Report each line of the records where "finding" occurs.

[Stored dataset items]
--- --- ---
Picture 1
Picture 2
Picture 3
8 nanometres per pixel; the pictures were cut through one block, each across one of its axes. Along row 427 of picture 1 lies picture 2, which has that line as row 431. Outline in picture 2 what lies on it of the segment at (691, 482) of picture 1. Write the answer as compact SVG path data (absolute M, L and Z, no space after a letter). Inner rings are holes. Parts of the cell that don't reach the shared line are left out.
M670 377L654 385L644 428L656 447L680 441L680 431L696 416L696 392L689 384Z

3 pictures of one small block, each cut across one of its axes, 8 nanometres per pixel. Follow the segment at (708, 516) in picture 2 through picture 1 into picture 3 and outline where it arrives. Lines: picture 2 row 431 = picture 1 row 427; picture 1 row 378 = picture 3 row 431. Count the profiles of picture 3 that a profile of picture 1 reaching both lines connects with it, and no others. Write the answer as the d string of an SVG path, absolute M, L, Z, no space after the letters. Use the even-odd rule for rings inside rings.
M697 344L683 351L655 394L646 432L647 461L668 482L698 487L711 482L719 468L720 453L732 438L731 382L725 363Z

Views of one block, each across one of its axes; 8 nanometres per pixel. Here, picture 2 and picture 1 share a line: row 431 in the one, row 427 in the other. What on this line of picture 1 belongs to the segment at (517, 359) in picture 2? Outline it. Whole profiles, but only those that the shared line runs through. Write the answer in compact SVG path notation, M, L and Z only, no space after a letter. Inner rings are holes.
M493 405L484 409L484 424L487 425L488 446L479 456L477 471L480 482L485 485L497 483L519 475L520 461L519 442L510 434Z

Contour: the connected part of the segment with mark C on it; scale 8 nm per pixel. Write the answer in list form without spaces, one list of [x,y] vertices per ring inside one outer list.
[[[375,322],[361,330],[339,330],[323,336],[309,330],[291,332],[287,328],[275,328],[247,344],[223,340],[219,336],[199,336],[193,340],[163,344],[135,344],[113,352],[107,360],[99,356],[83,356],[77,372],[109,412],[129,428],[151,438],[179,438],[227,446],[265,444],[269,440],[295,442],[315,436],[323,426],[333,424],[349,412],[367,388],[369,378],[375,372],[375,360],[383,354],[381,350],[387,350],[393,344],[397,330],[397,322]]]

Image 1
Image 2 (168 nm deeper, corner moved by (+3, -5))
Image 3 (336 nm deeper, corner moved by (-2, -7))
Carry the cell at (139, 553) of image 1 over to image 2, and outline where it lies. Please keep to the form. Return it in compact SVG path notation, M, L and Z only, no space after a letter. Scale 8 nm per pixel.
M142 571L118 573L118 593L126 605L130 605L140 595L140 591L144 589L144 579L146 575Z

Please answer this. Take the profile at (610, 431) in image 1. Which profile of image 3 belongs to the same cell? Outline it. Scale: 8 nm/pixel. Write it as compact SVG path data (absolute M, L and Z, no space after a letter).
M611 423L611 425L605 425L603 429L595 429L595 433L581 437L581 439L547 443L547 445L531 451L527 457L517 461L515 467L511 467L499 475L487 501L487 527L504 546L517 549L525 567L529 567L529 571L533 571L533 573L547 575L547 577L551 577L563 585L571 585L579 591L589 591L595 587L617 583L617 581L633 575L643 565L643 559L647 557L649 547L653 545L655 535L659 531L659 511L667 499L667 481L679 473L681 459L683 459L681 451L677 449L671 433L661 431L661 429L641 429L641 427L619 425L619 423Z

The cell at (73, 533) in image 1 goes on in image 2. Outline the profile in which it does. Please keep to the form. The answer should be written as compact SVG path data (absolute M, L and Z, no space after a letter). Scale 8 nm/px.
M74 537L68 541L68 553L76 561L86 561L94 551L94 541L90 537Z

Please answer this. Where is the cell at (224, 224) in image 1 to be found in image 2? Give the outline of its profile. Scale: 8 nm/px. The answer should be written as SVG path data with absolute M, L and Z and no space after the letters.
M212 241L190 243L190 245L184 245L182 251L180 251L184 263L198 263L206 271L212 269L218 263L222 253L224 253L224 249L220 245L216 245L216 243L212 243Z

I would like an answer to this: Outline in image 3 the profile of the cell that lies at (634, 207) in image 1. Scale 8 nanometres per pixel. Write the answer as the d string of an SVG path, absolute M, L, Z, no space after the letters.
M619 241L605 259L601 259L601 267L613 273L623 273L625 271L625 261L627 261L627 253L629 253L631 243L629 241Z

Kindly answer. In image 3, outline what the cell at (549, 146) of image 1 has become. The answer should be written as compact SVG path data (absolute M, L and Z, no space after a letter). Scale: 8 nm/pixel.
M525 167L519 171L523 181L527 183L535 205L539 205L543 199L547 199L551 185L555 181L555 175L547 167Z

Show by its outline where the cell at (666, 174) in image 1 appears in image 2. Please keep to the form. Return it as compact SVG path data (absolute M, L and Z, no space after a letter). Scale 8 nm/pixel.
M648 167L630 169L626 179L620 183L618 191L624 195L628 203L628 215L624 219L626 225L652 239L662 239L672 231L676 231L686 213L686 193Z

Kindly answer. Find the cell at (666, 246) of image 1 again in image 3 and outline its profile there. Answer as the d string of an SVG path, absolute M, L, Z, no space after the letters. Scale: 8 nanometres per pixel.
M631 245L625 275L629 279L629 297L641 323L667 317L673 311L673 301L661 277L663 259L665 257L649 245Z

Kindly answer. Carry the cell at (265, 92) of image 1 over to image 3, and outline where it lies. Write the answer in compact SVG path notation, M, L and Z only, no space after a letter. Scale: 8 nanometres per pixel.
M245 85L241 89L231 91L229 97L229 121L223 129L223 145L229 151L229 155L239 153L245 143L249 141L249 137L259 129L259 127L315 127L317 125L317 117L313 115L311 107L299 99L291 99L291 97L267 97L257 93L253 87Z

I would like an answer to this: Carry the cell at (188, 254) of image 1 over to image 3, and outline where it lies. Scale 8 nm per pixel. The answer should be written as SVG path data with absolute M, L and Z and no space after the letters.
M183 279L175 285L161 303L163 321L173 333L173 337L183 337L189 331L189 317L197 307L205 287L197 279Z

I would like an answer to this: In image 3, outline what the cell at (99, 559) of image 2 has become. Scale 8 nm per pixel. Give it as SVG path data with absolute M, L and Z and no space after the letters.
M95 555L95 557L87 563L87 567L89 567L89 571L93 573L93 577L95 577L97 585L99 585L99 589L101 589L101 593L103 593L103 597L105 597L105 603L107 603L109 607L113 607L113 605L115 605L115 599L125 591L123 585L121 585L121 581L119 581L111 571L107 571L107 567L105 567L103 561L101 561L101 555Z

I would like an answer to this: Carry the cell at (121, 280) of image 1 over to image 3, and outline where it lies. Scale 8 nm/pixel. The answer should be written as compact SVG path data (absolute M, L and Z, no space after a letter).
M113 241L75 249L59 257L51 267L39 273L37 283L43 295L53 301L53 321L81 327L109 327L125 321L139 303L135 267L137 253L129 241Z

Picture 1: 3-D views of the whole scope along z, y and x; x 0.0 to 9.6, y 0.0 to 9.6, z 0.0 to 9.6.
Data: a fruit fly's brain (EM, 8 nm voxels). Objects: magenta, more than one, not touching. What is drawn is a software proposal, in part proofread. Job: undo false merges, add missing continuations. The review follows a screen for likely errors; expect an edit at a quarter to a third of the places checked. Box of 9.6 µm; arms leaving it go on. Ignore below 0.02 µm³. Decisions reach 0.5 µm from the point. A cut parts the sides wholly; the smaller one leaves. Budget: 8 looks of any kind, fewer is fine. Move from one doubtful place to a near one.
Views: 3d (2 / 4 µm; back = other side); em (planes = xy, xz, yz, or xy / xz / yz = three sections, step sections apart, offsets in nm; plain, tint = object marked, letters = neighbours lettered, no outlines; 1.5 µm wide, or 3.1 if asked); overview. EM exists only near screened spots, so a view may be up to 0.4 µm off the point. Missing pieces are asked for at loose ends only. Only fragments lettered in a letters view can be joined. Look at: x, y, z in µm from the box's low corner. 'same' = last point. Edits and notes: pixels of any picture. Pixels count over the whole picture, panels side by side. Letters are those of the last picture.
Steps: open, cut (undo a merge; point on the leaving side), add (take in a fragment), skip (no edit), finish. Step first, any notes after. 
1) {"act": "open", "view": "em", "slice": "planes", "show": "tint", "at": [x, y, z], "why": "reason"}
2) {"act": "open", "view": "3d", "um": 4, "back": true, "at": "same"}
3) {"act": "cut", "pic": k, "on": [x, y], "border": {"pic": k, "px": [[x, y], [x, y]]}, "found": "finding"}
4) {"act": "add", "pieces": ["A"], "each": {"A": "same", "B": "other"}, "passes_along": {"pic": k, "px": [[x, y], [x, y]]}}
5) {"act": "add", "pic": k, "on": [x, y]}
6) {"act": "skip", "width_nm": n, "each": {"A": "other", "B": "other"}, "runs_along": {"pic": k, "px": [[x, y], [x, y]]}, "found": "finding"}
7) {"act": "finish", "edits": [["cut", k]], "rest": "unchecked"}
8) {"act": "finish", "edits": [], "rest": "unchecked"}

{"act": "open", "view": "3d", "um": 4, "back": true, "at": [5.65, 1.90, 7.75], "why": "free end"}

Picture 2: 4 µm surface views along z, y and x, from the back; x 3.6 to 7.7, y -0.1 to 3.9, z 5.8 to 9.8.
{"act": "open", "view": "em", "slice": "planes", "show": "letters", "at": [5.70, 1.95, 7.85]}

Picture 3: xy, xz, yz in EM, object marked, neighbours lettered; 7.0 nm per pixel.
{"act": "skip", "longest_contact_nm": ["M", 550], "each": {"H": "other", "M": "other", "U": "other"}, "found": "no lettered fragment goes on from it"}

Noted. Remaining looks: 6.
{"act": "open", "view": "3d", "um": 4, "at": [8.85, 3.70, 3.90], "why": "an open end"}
--- --- ---
## [Written answer]
3) {"act": "cut", "pic": k, "on": [x, y], "border": {"pic": k, "px": [[x, y], [x, y]]}, "found": "finding"}
6) {"act": "skip", "width_nm": n, "each": {"A": "other", "B": "other"}, "runs_along": {"pic": k, "px": [[x, y], [x, y]]}, "found": "finding"}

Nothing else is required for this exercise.